The bags under my eyes are all part of a ploy for sympathy. Or maybe even a small stipend from my employer. I know I am district employee volunteering on behalf of daughter but hemming color guard show uniforms till 11pm, dreaming about those darn grey suits in my sleep and finishing the last two suits at 530am then rushing them to the cleaners by 7am-- shouldn't that be worth something?!
When I think I am in the clear for some R&R and a cocktail party over at Lin's-- I realize wherever I go I have to drag along my steam iron, ironing board and fourteen white cotton business shirts. Plus stop at Target to get five more tubes of L'Oreal Colour Riche Tropical Coral #444 lipcolor and a bottle of Downy Wrinkle Free-- all for the color guard.
Yesterday I asked the color guard co-director, who was in charge of getting the white cotton business shirts for the show uniforms if she wanted me to take them to the cleaners with the suits for a good heavy starch and pressing. She passed and said she would take care of things. Oh brother! If you want things done you have to do them yourselves. Maybe that is harsh, stretching it, but I should have taken a stance in favor of the shirts to the cleaners. So I rush out of work tonight dash to the cleaners pick up the last five suits go back to the high school match the suits with the proper garment bag for traveling... I see co-director hung the white business shirts with each girl's garment bag.
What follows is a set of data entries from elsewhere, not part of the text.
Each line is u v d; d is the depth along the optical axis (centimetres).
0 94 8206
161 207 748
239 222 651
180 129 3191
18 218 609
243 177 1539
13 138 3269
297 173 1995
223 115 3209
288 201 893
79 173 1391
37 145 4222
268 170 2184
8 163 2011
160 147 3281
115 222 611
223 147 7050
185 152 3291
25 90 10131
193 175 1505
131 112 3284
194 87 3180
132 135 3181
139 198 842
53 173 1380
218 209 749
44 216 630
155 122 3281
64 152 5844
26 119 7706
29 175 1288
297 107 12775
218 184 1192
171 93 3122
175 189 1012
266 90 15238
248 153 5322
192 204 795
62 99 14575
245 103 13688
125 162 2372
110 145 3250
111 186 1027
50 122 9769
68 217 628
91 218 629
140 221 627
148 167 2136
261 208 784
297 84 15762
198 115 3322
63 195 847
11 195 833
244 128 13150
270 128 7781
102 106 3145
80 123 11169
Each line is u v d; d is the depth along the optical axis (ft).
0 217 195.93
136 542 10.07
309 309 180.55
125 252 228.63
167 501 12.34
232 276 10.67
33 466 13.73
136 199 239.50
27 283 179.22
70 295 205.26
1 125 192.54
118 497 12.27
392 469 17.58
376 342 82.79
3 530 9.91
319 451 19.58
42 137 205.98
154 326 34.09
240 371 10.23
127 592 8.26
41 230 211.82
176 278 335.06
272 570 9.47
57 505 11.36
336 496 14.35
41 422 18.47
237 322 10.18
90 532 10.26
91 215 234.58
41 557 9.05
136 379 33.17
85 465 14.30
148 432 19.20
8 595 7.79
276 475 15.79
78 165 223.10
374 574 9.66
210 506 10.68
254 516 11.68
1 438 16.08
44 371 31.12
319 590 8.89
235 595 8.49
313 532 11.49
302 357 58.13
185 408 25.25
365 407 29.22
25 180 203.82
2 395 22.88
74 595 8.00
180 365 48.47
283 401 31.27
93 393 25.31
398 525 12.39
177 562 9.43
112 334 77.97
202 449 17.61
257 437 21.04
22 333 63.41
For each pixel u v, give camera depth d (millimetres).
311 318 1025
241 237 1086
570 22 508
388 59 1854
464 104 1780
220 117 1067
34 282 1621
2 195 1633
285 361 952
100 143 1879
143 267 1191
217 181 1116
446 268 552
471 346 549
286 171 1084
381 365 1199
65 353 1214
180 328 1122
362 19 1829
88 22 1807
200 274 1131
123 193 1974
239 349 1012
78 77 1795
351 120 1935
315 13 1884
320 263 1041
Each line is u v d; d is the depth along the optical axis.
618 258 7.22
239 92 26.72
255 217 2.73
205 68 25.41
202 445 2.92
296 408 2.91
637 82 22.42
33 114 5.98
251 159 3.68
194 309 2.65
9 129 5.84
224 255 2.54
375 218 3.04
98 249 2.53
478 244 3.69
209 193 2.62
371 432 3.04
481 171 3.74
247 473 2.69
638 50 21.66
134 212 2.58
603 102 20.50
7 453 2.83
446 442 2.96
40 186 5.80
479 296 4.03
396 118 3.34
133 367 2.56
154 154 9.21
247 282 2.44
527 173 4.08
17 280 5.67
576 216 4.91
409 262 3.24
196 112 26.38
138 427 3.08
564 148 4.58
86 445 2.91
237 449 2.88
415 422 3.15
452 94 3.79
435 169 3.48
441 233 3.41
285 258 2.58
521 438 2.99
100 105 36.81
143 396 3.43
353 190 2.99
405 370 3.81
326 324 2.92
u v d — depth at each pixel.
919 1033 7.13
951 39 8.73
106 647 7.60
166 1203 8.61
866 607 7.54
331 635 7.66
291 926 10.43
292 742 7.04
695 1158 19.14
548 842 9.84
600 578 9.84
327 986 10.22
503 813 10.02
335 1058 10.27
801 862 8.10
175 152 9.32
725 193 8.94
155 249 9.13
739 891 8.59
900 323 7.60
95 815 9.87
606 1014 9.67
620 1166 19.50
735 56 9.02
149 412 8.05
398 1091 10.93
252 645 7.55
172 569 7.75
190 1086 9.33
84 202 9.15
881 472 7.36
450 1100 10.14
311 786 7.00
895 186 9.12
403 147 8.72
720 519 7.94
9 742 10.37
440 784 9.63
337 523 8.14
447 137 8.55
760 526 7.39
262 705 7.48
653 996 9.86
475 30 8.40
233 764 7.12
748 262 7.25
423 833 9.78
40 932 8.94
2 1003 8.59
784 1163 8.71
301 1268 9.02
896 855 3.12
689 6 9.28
YIKES! The shirts' appearance resembles the liking of having been rolled over, slept in, danced on...you name it fourteen shirts with more wrinkles than a Sharpei. Not acceptable for a field show. So, tonight, I stand ironing board side with a cocktail in hand. It is the only way I am going to remain with some level of saneness with all this last-minute-time-crunched-uniform-nonsense in preparation for tomorrow's first competition of the marching season.
Lin, I have to leave the cocktail party early, I hear the clock ticking...we have to report to school at 7am. Me with those darn perfectly pressed white shirts in hand.
As I leave the "lemonade stand" I raise my glass to us all--women of greatness. And insanity.